Me volví. Detrás de mí estaba Roland Gates, las manos pulcramente enfundadas en guantes de cabritilla, mirándome con ojos alegres, divertidos. Con cierta satisfacción advertí un cardenal grande en su mandíbula.

—Peter —me dijo—, permítame felicitarlo por su actuación en el tribunal. Tiene usted una serenidad a toda prueba.

—¿Qué demonios está usted haciendo aquí? —le pregunté.

—Mi querido Peter, ¿no me asiste el derecho de ser un poco curioso? George Kramer era algo amigo mío. Me ha dejado asombrado la noticia de su lamentable fallecimiento. —Se calló un momento y agregó—: Ahora que he presenciado el interrogatorio, estoy más intrigado aún. Realmente, Peter, parece que usted está haciendo cosas muy raras en el Dagonet.

—Yo creo —repliqué fríamente— que usted y Kramer son los culpables de cuanta cosa rara ha ocurrido en el Dagonet.

—Esto es muy interesante, Peter. —Sus párpados de cera se agitaron—. Me temo que sobreestima usted mi ingeniosidad. Debo confesar que he cedido a un capricho algo infantil; yo llevé ese gato tan repelente…

—¿Usted introdujo el gato ése en el teatro?

—Pero nada más que con la intención de gastar una broma inocente.

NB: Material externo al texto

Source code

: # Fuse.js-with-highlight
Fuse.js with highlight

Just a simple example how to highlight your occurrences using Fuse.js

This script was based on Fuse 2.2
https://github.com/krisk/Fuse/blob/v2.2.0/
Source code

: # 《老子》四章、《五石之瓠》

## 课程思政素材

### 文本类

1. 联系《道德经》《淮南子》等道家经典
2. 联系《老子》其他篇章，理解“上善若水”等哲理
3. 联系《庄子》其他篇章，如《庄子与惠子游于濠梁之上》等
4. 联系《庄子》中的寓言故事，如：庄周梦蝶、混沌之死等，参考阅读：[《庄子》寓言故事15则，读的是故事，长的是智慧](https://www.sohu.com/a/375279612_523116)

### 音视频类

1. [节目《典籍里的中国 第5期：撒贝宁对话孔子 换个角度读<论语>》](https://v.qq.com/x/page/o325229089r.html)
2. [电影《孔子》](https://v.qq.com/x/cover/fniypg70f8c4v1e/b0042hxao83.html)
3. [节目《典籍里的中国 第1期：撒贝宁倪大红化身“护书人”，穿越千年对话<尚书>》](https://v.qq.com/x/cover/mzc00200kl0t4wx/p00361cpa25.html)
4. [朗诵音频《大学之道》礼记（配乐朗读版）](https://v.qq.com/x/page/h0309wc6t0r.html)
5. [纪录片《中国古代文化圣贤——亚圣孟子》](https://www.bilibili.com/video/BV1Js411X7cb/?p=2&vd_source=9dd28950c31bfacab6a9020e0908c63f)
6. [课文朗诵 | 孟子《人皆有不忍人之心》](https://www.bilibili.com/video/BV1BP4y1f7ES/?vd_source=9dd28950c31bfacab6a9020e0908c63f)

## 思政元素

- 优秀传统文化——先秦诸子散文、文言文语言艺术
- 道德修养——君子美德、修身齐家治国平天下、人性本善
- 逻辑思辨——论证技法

No hubiera tenido la temeridad de meterlo allí, de haber sabido con quien estaba compitiendo. Echó una rápida mirada al oscuro pasillo. —Pero no deberíamos hablar de esto en una morada de la ley del orden, ¿no le parece? Por lo que hace a las autoridades, todo parece estar explicado. No me propongo meter nuevas ideas en la cabeza de nadie. —Luego agregó—: En cuanto al papel de Wessler, Peter, puede que le interese saber que he aprendido la mayor parte de él y que me encanta. Es justamente el papel que me gusta. —Una de sus pequeñas manos enguantadas se alzó hacia la magulladura de la mejilla—. Después del alarde pugilístico del otro día, casi tenía resuelto no hablarle más, pero ahora… he decidido perdonarlo. No puedo renunciar a ese segundo acto.

Había mil y una cosas que yo quería decirle a Roland Gates. Quería decirle que estaba enterado de cómo Kramer había intentado obligar a Mirabelle a que lo hiciera entrar en el reparto; quería decirle que sabía que él o alguno de sus cómplices había estado en el camarín del primer piso cuando Theo fue asustada por la cara en el espejo; quería decirle que mi más fervoroso anhelo era asistir al interrogatorio a que lo someterían a él en un futuro muy próximo. Pero no iba a darle el gusto de mostrarle que su presencia me molestaba tanto.

—Hay una cosa que me olvidé de preguntarle el otro día —dijo súbitamente Gates—. Parece que los periódicos encuentran muy interesante mi persona; soy una especie de marido Krafft-Ebing americano. ¿Tendrá usted algún inconveniente en que yo informe a la prensa que me hallo definitivamente vinculado a la obra en que actúa Mirabelle?

No veía manera de impedírselo. Tenía aún todos los triunfos en la mano. Se lo dije.

—Gracias, Peter. Muchas gracias. —Sus ojos oscuros me miraban, vacíos de expresión—. Estoy empezando a sentir una verdadera admiración por usted. Es usted el único empresario teatral en la historia de Broadway que se las ha arreglado para pasar por encima del homicidio dos veces en una semana.

Me miró con insolencia. Le devolví la mirada.

Me escocían los dedos, pero no podía pegarle de nuevo, al menos en ese edificio de la Ley.